Kaletsch kommt zu dem Schluß, daß Israel ein grausames Kolonialregime errichtet habe, und läßt ausführlich jüdische Autoren zu Wort kommen, die sich gleich ihm größte Sorgen um die Zukunft der Palästinenser und zugleich um den verhängnisvollen Kurs machen, den die israelische Gesellschaft eingeschlagen hat. Die Barbarei der Besatzung schlägt zwangsläufig auf die Besatzer zurück, denen Verrohung und Gleichgültigkeit gegenüber dem Leiden anderer in Fleisch und Blut übergehen. Im letzten Absatz seines Buches zitiert der Autor eine Aussage Uri Avnerys, wonach kein Mensch auf der Welt zwischen Israel und Palästina wählen müsse. Die wahren Interessen der beiden Völker stünden nicht in Widerspruch, da sie sich nach Frieden sehnten. Die Eskalation der Gewalt drohe beide ins Unglück zu stürzen. Wer eine der beiden Seiten einseitig und bedingungslos unterstütze, helfe keinem. Wer Israel aus dieser Gesinnung heraus kritisiere, tue eine gute Tat.

In diesem Sinn will der Autor seine schonungslose Kritik verstanden wissen, wenn er schreibt, daß Angst den israelischen Staat beherrsche, der ihr mit einer Doktrin aus Exklusivität, Verfolgungswahn und Auserwähltheit begegne.
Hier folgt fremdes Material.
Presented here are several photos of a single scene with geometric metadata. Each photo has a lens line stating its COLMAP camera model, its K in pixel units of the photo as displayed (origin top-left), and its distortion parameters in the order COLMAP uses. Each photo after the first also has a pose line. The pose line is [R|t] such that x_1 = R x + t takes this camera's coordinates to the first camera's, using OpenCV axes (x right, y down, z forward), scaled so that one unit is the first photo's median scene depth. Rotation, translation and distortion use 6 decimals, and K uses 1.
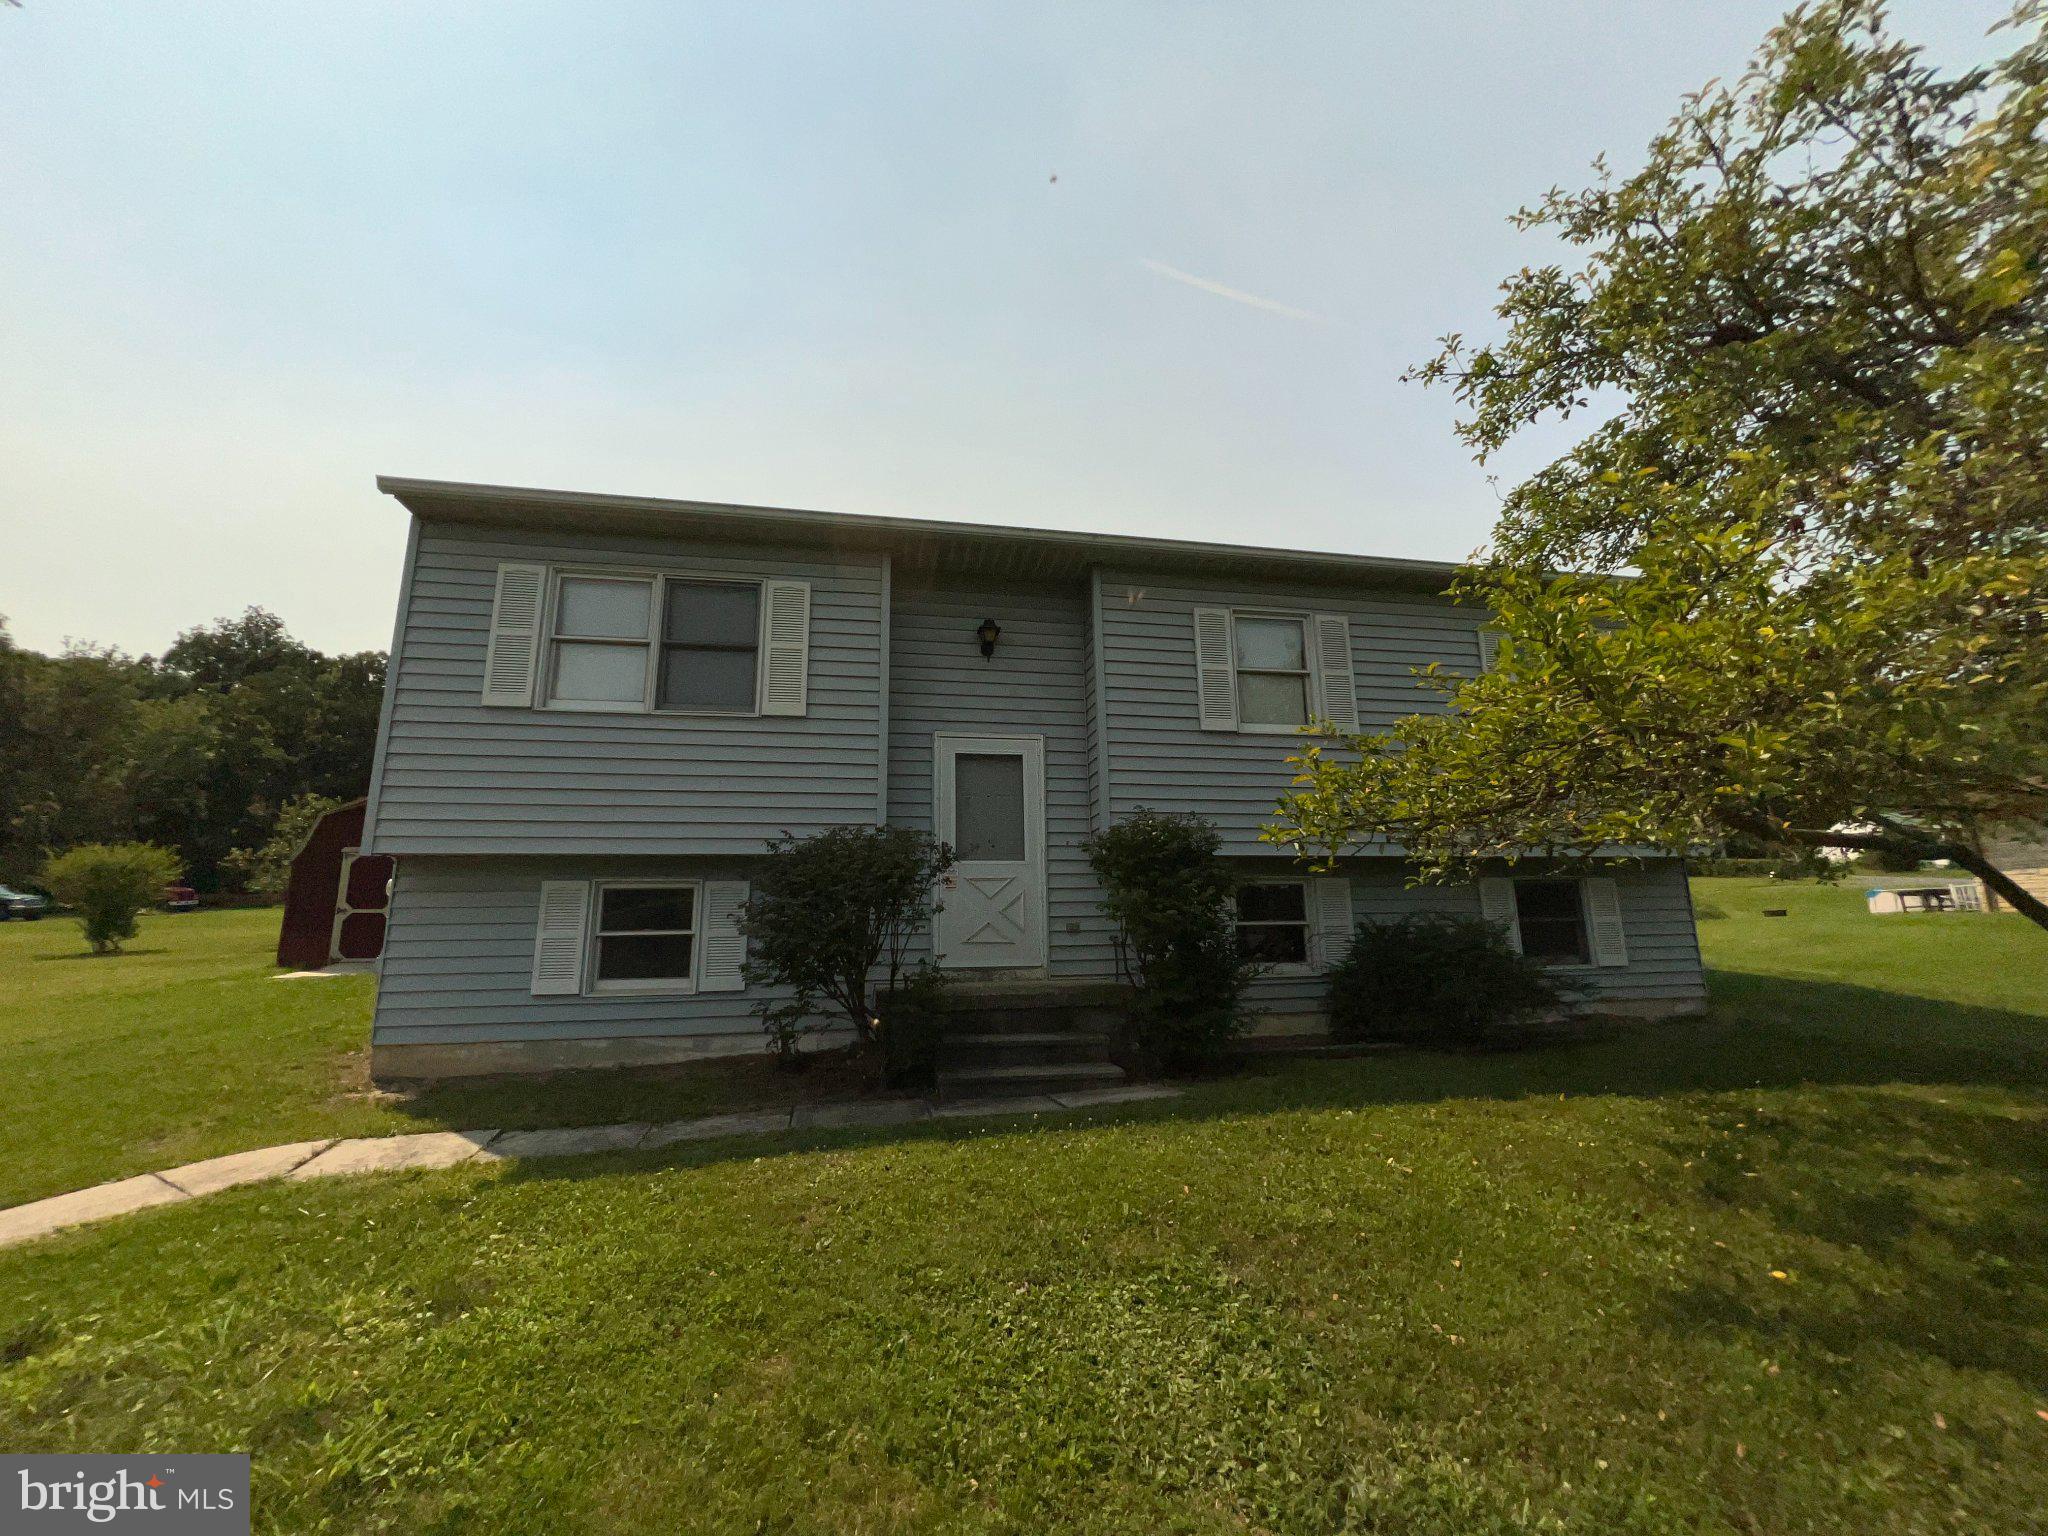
lens RADIAL K [[822.2, 0, 1005.8], [0, 822.2, 760.3], [0, 0, 1]] dist [0.001254, 0.001190]
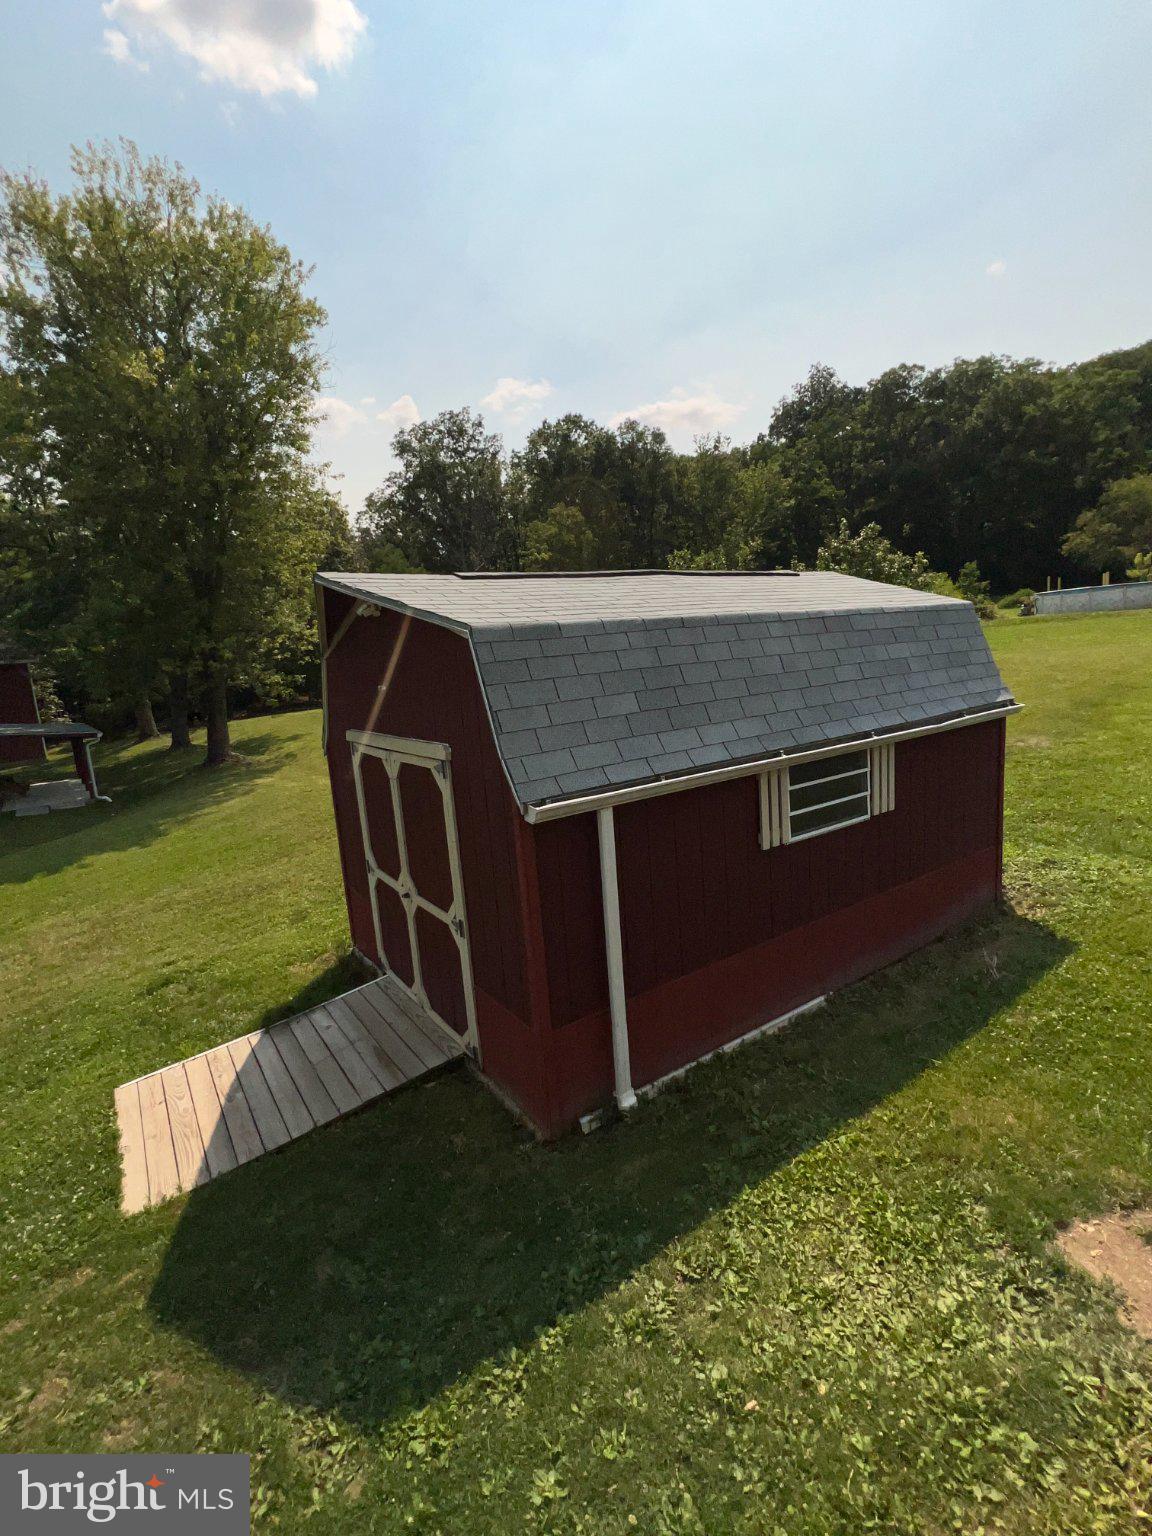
lens RADIAL K [[705.3, 0, 575.5], [0, 705.3, 765.7], [0, 0, 1]] dist [-0.003092, 0.000820]
pose [[0.414183, 0.134856, -0.900148, -0.513582], [0.248481, 0.934644, 0.254357, 0.073408], [0.875619, -0.329020, 0.353605, 1.204768]]
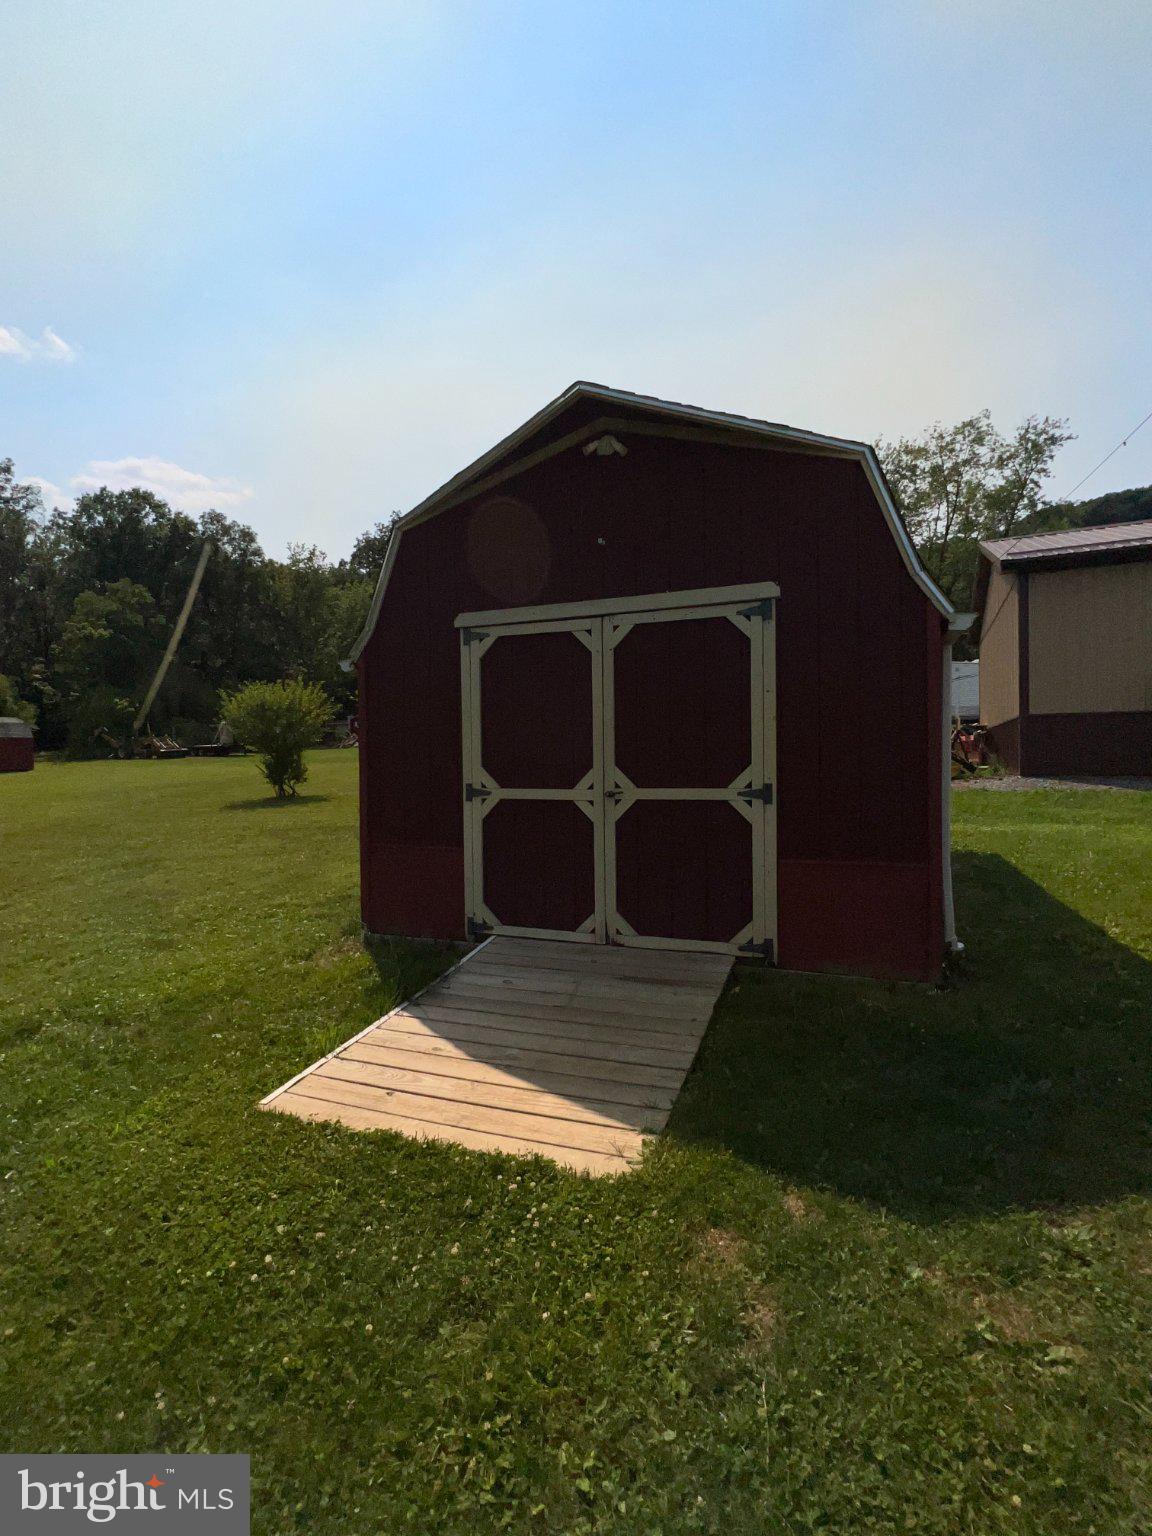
lens RADIAL K [[723.9, 0, 571.0], [0, 723.9, 741.0], [0, 0, 1]] dist [0.000577, 0.000632]
pose [[0.856951, -0.005968, -0.515363, -0.754495], [0.100468, 0.982685, 0.155679, 0.144641], [0.505511, -0.185187, 0.842713, 0.940958]]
Angst und Schüren von Angst halte eine Gesellschaft zusammen, die ihr Heil im Zionismus sucht. Solange sich dieser Staat weigere, seine Grenzen eindeutig und in Übereinstimmung mit internationalen Vereinbarungen festzulegen, könne er kein Partner für den Frieden mit den Palästinensern sein. Dies gelte für die Grenzen des Landes, doch gleichermaßen für jene in Bezug auf die politischen und moralischen Standards.

Der größte Teil der israelischen Gesellschaft hat überhaupt keine Ahnung über die Durchführung und die Folgen der Besatzung. Sie kennen das wahre Gesicht ihres eigenen Staates nicht.

Das wahre Gesicht zeigt sich im zionistischen Anachronismus, der Rassismus predigt und lebt, der beherrscht und bestraft, der Machtstreben signalisiert, der religiöse Verblendung und Expansionsdrang legalisiert, der Gewalt und Verbrechen ausübt.

Appelle und Aufrufe der europäischen Gemeinschaft zum Ende solcher Gewalt lassen den israelischen Wahnsinn unbeeindruckt. Sie wirken seit jeher lächerlich. Und die unter uns, die weiterhin nur den Dialog fordern und auf Einsicht hoffen, sind unverbesserliche Träumer, die die Realität verdrängen. Für überzeugte Zionisten und ultraverblendete Siedler gibt es keinen Dialog über "Eretz Israel"!

Für Toleranz und Humanismus ist da kein Platz. Nichts wird die Zionisten abbringen von ihrem Plan, wenn nicht wir selbst dafür Sorge tragen. Wir halten den Schlüssel für ein Ende des Konflikts, für ein Ende der Unmenschlichkeit in Nahost (...) in unserer Hand. Wir brauchen die Tür nur aufzuschließen.

(Seite 543/544)

Vergegenwärtige man sich, in welchem Ausmaß die Interessen Israels in Washington repräsentiert seien, könne man sich von der Vorstellung verabschieden, daß sich die strategischen Partner USA und Israel für eine akzeptable Friedenslösung im Nahen Osten einsetzen. Die Staaten Europas hätten es in der Hand, als wichtigster Handelspartner Israels Druck auf die Regierung in Jerusalem auszuüben. Wirtschaftliche Sanktionen in Form eines schrittweisen Embargos israelischer Importwaren hält der Autor für ein moderates, aber wirksames Mittel, in relativ kurzer Zeit eine Lösung des Nahostkonflikts herbeizuführen. Alles andere bleibe wirkungslos, wie die Geschichte zeige.

Klaus-Peter Kaletsch gibt den Palästinensern eine Stimme, die wie alle Unterdrückten unserer Solidarität bedürfen. Er hat dies auf so nachvollziehbare wie inhaltlich hochwertige Weise getan, daß es sein Buch verdient, namentlich im deutschsprachigen Raum als eines der Standardwerke zum Nahostkonflikt Wertschätzung zu erlangen.

26. September 2011


Klaus-Peter Kaletsch
Border Line
Palästina-Israel. Wer zieht die Grenzen?